Scorecard to assess production readiness.
Each item is pass/fail. All must pass before production deployment.
"""
return {
"infrastructure": [
{"item": "GPU fleet sized for peak + 30% headroom", "critical": True},
{"item": "Multi-AZ deployment for availability", "critical": True},
{"item": "Model weights on fast storage (NVMe or shared memory)", "critical": False},
{"item": "Network bandwidth sufficient for TP communication", "critical": True},
],
"configuration": [
{"item": "gpu_memory_utilization set to 0.90 or lower", "critical": True},
{"item": "max_model_len set explicitly", "critical": True},
{"item": "max_num_seqs tested under load", "critical": True},
{"item": "Quantized model evaluated against baseline", "critical": True},
],
"monitoring": [
{"item": "Prometheus metrics collection configured", "critical": True},
{"item": "Grafana dashboards for request and GPU metrics", "critical": True},
{"item": "Alerts for error rate, latency, and GPU health", "critical": True},
{"item": "Log aggregation (request logs, error logs)", "critical": False},
],
"testing": [
{"item": "Load test completed at 2x target RPS", "critical": True},
{"item": "Sustained 1-hour load test passed", "critical": True},
{"item": "Chaos test (worker kill) passed", "critical": False},
{"item": "Rollback procedure tested", "critical": True},
],
"operations": [
{"item": "Runbooks for top 5 failure modes documented", "critical": True},
{"item": "On-call rotation established", "critical": True},
{"item": "Canary deployment pipeline configured", "critical": True},
{"item": "Rollback can execute in under 1 minute", "critical": True},
],
}
Production Readiness Scorecard Summary
| Category | Total Items | Critical Items | Pass Requirement |
|---|---|---|---|
| Infrastructure | 4 | 3 | All critical must pass |
| Configuration | 4 | 4 | All critical must pass |
| Monitoring | 4 | 3 | All critical must pass |
| Testing | 4 | 3 | All critical must pass |
| Operations | 4 | 4 | All critical must pass |
| Total | 20 | 17 | 17/17 critical = go |
The scorecard has 20 items, 17 of which are critical. You cannot ship to production until all 17 critical items pass. The 3 non-critical items (fast storage, chaos testing, log aggregation) should be completed within the first week of production operation. Do not skip the load testing phases — most production outages in LLM serving are caused by configurations that work at low load but fail at peak.

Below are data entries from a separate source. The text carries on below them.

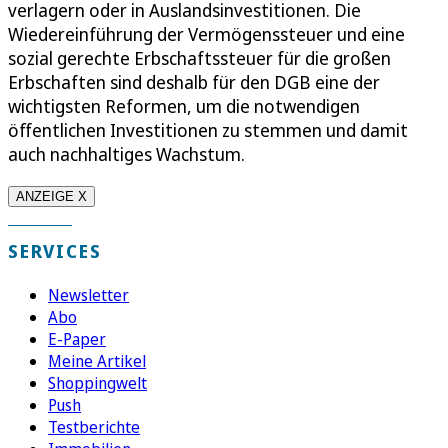
verlagern oder in Auslandsinvestitionen. Die
Wiedereinführung der Vermögenssteuer und eine
sozial gerechte Erbschaftssteuer für die großen
Erbschaften sind deshalb für den DGB eine der
wichtigsten Reformen, um die notwendigen
öffentlichen Investitionen zu stemmen und damit
auch nachhaltiges Wachstum.
ANZEIGE X
SERVICES
Newsletter
Abo
E-Paper
Meine Artikel
Shoppingwelt
Push
Testberichte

Production deployment of vLLM v1 is not just about getting the model running — it is about keeping it running reliably at scale. The checklist in this post covers the full lifecycle: size hardware for peak load, harden configuration with safety margins, set up monitoring before the first request, load test until something breaks, deploy with canary rollout, and prepare runbooks for when things go wrong in production. Each item is a lesson learned from real-world LLM serving failures. Complete the checklist methodically, and your deployment will handle the inevitable production challenges gracefully.